The Fund’s working party spent much of the day dealing with what might appear as minor details, but are very important. These included fitting taper and split pins, opening out and trimming to length, refitting pipework removed to allow access for other work, and tidying up and thoroughly securing pipework below the left hand running plate.
A general view of the loco looking much better with its cab roof in place. It will need to be removed again when the boiler is fitted.
A new item below the front buffer beam: the steam heat pipe has been fitted. This required the engine’s going on to the wheel drop to lower the pony truck to allow access. This, in turn, delayed the completion of other work.
This circular collar fits below the pony slide pin and prevents the truck’s falling too far, and previously could not be fitted. The attachment of the steam heat pipe allowed the truck to be permanently mounted and the collar to be fitted by the Fund’s working party.
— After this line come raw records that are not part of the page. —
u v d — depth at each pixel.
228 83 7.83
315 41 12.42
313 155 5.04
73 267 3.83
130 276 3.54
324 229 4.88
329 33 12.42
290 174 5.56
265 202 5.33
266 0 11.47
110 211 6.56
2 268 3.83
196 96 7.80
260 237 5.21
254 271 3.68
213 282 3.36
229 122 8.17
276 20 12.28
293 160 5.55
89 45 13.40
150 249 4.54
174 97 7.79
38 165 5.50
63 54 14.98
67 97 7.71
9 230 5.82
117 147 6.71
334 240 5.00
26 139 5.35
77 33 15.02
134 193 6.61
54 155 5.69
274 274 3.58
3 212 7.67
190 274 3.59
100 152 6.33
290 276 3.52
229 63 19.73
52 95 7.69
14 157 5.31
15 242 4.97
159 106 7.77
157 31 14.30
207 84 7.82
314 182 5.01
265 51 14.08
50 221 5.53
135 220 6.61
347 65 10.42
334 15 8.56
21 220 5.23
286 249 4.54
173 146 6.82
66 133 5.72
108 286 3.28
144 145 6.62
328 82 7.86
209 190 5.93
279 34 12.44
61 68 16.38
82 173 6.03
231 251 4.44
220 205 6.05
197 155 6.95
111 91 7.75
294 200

The cross shaft for the cylinder taps mechanism runs below the pony truck’s A frame and was also left dismantled to allow the latter to be lowered. It is now permanently in position, all connected up and adjusted to give the correct movement of the valves.
A big advantage of mid-week visits is that it is easier to confer with the SVR full-time staff, and a second is that we can access the boiler shop. In there we found that the foundation ring riveting through both the backplates and throatplates was almost complete, and a start made on tapping the lower backplate stays, just discernable in the two holes within the white chalked squares.
From the other side, we can see the finished foundation ring rivets and the first two tapped stay holes.
Inside the firebox, the rear row of crown stays are in and their heads peened over. Work in the top right corner for the patch screws continues.
More riveting, securing the front tubeplate to the barrel. One of the SMF painters peers speculatively at the tubeplate; does he intend to attack this with his paintbrush too?